Melting ice forces Quinn down ‘dangerous’ peak

Anne Sheridan

Reporter:

Anne Sheridan

Mark Quinn on a previous expedition
IT COULD have been his second entry in the history books, but Limerick climber Mark Quinn has been forced to make the descent down Gasherbrum II, one of the tallest peaks in the world, without reaching the summit.

IT COULD have been his second entry in the history books, but Limerick climber Mark Quinn has been forced to make the descent down Gasherbrum II, one of the tallest peaks in the world, without reaching the summit.

The 29 year-old Rhebogue man, who scaled Everest, the highest mountain in the world two years ago, had aimed to become the first Irishperson to climb Gasherbrum I and II, otherwise known as K4 and K5 in one single expedition.

However, Mark’s support team said that as temperatures increased on K5 in the Karakoram mountain range, which spans the borders of India, China and Pakistan, the expedition became “too dangerous” and emphasised that safety is his first concern.

“Due to melting snow they weren’t able to securely anchor safety ropes, and so on the advice of the sherpas, and their own climbing knowledge, had to abandon their summit attempt,” stated his team.

“The weather window they were hoping for wasn’t with them. They gave it their best shot and were the last climbing group to leave the mountain.”

It’s believed that Mark reached a height of 7,600m - higher than Aconcagua, the highest mountain in South America at 6960m, and also higher than Kilimanjaro, which is the highest mountain in Africa and stands at 5,895m.

By comparison, Ireland’s highest peak, Carranthouhill, is but a fraction of that, at 1,038m.

The trip has been in the making ever since he was on Everest and he said he has been “chomping at the bit” ever since to get back there.

“Obviously he and the team are hugely disappointed, but safety is paramount, and risk was too high,” said a spokesperson.

Mark flew out from Shannon Airport in late June to begin a 50-60 day journey, trekking across glaciers and climbing both peaks which each stand at more than 8,000 metres above sea level, along with a largely Belgian expedition under the expertise of a Nepalese sherpa.

Before he left, Mark emphasised the importance of safety in any expedition.

“I always say my first priority is to get down safely, the second is to help someone in trouble if I can and the third promise I make to myself is to make it to the summit. The mountain will always be there.”
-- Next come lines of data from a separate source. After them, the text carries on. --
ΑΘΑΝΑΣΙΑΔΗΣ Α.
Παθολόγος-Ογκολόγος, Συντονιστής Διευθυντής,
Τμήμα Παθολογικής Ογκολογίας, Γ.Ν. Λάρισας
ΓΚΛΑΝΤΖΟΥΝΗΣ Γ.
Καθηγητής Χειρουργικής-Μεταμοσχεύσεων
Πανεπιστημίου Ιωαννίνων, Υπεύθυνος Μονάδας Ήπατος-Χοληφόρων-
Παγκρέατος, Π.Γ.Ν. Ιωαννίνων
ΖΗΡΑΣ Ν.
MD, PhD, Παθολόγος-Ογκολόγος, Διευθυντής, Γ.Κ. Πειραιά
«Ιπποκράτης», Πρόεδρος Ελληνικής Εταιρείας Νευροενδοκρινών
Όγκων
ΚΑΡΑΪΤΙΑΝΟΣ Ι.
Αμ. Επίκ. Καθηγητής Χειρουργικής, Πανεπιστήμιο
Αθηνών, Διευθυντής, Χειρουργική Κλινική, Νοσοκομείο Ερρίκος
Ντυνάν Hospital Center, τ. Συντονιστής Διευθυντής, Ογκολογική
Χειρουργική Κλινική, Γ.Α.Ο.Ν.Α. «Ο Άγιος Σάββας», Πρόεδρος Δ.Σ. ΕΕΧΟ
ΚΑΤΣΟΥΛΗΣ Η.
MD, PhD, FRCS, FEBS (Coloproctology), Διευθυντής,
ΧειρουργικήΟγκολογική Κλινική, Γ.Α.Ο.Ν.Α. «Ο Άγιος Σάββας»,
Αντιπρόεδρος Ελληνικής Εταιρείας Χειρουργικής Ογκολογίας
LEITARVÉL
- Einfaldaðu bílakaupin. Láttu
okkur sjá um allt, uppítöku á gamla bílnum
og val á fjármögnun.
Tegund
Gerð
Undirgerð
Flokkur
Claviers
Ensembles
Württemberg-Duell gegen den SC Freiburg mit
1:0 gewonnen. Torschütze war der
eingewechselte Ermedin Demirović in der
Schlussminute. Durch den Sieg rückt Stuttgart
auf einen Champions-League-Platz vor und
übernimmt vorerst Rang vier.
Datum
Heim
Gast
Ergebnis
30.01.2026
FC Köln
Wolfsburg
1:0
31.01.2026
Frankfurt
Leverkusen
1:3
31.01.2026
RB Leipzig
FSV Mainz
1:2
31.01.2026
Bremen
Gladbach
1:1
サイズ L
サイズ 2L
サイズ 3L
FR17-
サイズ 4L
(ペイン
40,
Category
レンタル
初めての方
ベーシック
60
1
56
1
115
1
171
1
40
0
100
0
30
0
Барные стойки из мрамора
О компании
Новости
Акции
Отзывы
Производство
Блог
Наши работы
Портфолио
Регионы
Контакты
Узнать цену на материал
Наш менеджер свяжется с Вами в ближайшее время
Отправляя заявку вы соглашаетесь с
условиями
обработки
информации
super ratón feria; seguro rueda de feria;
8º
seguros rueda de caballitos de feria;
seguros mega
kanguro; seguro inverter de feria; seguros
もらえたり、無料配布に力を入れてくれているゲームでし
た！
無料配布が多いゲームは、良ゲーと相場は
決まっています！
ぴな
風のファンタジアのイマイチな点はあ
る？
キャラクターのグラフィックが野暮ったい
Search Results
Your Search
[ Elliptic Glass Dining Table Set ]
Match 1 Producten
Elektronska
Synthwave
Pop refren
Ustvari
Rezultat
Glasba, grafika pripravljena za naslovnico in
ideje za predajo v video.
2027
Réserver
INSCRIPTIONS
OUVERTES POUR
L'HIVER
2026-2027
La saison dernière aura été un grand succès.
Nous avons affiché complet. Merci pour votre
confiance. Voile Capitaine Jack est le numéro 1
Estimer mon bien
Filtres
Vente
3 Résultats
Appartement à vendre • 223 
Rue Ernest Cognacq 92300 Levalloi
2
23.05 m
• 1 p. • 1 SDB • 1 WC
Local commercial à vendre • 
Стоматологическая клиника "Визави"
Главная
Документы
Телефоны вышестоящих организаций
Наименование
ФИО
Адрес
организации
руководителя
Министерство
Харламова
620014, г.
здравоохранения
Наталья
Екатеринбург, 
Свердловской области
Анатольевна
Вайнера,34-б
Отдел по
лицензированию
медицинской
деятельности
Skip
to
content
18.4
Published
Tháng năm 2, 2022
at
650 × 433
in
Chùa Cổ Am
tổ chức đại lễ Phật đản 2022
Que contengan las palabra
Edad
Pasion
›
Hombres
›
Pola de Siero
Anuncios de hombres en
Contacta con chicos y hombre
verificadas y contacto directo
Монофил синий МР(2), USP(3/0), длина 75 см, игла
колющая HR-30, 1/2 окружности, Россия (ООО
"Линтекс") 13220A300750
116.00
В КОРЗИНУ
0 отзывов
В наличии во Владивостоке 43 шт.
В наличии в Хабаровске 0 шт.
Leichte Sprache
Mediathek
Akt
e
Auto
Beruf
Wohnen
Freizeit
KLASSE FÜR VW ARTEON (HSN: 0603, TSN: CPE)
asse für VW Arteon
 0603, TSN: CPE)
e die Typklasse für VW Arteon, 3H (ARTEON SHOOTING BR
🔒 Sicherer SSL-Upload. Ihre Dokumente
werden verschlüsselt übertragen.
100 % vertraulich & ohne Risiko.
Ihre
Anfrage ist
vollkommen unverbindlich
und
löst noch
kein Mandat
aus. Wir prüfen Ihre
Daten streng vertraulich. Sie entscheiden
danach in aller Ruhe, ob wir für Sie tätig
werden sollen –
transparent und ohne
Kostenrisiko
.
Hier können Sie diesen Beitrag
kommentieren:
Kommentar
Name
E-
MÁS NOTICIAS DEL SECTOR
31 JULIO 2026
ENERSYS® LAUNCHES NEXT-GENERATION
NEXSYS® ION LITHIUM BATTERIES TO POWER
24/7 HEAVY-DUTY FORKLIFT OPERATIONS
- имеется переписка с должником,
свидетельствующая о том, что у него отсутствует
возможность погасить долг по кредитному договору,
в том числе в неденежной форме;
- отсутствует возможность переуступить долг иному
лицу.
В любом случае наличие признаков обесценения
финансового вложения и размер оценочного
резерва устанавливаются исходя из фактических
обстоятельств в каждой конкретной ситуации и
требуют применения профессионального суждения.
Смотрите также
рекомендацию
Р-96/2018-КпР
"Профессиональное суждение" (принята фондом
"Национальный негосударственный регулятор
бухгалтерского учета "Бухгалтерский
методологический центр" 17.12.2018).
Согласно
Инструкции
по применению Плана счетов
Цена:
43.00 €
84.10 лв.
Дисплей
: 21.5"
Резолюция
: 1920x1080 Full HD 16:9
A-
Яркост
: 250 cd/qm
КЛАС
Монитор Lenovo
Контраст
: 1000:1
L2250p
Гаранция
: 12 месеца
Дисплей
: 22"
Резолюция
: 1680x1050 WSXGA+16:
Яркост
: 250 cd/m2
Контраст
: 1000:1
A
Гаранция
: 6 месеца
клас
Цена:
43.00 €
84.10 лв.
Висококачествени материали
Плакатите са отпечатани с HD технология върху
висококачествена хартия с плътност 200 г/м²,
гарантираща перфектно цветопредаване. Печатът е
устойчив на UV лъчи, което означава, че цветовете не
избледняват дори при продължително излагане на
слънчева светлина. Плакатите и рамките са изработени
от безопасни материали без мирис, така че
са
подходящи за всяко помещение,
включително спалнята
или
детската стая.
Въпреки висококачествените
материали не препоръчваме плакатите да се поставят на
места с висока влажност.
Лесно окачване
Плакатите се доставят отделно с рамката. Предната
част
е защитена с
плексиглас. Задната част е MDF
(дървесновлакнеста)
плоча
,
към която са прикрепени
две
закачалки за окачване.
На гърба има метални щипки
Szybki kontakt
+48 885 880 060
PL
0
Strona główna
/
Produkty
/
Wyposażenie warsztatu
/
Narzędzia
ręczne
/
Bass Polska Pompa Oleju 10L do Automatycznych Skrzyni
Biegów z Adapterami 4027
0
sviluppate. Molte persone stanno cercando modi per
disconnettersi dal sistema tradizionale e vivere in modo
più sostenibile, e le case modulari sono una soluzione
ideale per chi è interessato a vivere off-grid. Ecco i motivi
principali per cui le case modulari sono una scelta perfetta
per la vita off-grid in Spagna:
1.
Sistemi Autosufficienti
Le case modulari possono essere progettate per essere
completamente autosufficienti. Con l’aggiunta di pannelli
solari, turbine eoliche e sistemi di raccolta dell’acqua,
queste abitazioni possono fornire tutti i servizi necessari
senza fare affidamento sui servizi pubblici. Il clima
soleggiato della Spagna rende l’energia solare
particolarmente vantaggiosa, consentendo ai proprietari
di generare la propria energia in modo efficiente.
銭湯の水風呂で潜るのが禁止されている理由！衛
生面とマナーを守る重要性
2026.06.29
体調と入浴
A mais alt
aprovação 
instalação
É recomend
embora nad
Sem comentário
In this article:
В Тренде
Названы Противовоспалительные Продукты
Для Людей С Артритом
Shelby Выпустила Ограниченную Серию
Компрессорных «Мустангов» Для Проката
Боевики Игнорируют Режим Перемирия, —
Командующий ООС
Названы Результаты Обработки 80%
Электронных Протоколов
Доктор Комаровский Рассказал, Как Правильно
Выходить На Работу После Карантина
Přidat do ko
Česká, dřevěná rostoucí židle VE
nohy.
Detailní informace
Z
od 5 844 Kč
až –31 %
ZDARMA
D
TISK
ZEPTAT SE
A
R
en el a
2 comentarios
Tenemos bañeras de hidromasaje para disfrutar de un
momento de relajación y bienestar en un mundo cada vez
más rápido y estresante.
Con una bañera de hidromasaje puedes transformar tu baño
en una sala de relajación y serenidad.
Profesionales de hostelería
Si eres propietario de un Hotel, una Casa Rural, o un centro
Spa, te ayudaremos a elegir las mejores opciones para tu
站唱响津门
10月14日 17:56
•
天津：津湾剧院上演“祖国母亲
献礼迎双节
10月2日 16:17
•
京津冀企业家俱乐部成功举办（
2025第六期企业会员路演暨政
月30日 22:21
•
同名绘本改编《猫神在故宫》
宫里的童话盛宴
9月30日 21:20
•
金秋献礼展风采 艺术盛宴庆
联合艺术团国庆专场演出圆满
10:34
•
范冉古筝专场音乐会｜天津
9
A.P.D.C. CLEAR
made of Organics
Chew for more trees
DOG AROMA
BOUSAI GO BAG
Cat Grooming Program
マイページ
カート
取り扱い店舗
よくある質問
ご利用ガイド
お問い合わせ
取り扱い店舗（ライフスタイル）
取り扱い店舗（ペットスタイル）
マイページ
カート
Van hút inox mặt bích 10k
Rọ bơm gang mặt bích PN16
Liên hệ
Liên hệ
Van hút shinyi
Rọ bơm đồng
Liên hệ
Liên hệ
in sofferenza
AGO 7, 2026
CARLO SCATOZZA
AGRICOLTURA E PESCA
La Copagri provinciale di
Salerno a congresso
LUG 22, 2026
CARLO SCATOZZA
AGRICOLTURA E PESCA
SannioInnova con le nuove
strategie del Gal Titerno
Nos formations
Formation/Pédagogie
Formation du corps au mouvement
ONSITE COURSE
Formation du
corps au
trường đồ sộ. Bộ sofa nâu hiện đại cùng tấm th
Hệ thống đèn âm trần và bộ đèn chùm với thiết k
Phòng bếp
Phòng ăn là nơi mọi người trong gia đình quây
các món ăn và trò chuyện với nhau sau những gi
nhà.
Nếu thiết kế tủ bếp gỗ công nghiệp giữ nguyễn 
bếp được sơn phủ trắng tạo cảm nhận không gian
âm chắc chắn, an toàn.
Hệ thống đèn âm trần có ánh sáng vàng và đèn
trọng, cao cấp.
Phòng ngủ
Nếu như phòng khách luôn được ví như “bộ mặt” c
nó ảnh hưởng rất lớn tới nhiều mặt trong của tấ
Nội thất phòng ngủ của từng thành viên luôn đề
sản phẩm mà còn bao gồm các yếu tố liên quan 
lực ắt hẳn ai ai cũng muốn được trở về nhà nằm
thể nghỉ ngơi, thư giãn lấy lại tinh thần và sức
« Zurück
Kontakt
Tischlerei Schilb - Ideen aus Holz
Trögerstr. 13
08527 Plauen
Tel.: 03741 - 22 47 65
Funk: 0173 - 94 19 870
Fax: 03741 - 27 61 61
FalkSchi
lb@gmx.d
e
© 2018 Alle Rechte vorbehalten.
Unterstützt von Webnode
Over €1,700 has been raised to date for two of his designated charities from the climb - Headstrong, which supports young people’s mental health, and which is due to open a drop-in centre in Limerick, and Medicins Sans Frontieres (Doctors Without Borders), the world’s leading medical humanitarian organisation.

In addition, he wants to show Irish youths what you can achieve when you put your mind to it, and when you take care of your mental health.

Mark said the support of his sponsors - Tayto, River Deep Mountain High, North Face, Ovio Studios, Altitude Gym, the Jelly Bean factory - will allow for all the money raised to go directly to charity.

Mark, who hopes to pursue a career in journalism, beginning with a BA in the University of Limerick in September, has further plans to climb some of the world’s tallest mountains last year.

In his last expedition to Everest, he raised funds for the Shane Geoghegan trust, in memory of the murdered rugby player who was shot in a case of mistaken identity.